Re: [tied] Stative Verbs, or Perfect Tense

From: elmeras2000
Message: 36477
Date: 2005-02-25

--- In cybalist@yahoogroups.com, "P&G" <G&P@...> wrote:

> You're not alone. Some people (eg Szemerényi) hold on to the
traditional
> idea. But the new one gives some insights, explanations, and
understandings
> that may be worth sacrificing the old idea for.

The new one, if I understand this correctly to mean the assessment
of the perfect as the expression of a state rather than an action,
is not *very* new. It is what Chantraine and Renou found for Homeric
Greek and Vedic in the 1920's, and it is already in Delbrück's
syntax volumes from the 1880's.

Still, I am not convinced that the "state" interpretation is the
full story. It may be the full story about the *origin* of the
perfect, but is it the full story of the state of affairs in the IE
protolanguage? Can it really be just by coincidence that the perfect
so often ends up being a past-tense form? It is its normal fate in
Germanic, Celtic, Italic, Albanian, Tocharian, and even Anatolian.

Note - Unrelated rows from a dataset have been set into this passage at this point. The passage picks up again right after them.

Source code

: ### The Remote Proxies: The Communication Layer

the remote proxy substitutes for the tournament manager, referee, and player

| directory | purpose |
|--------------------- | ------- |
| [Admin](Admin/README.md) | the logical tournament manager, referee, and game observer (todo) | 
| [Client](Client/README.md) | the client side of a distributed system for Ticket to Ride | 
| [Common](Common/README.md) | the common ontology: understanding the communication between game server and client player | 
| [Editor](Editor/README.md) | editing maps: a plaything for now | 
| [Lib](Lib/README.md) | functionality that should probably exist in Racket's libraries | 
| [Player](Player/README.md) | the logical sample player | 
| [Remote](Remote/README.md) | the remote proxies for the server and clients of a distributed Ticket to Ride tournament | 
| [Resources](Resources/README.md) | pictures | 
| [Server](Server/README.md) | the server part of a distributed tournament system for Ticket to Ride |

I
do not find examples of past-tense forms derivable from perfects in
Balto-Slavic or Armenian, but that could reflect some other
standardization.

The testimony of Anatolian is important here: The old endings of the
perfect are continued in the past of the hi-conjugation, not in its
present which was marked by the addition of *-i on the pattern of
forms like *-mi : *-m of the mi-conjugation.

I think this indicates that the perfect of normal action verbs
already had a strong functional affinity with past tense in PIE.
What is completed is now in the past.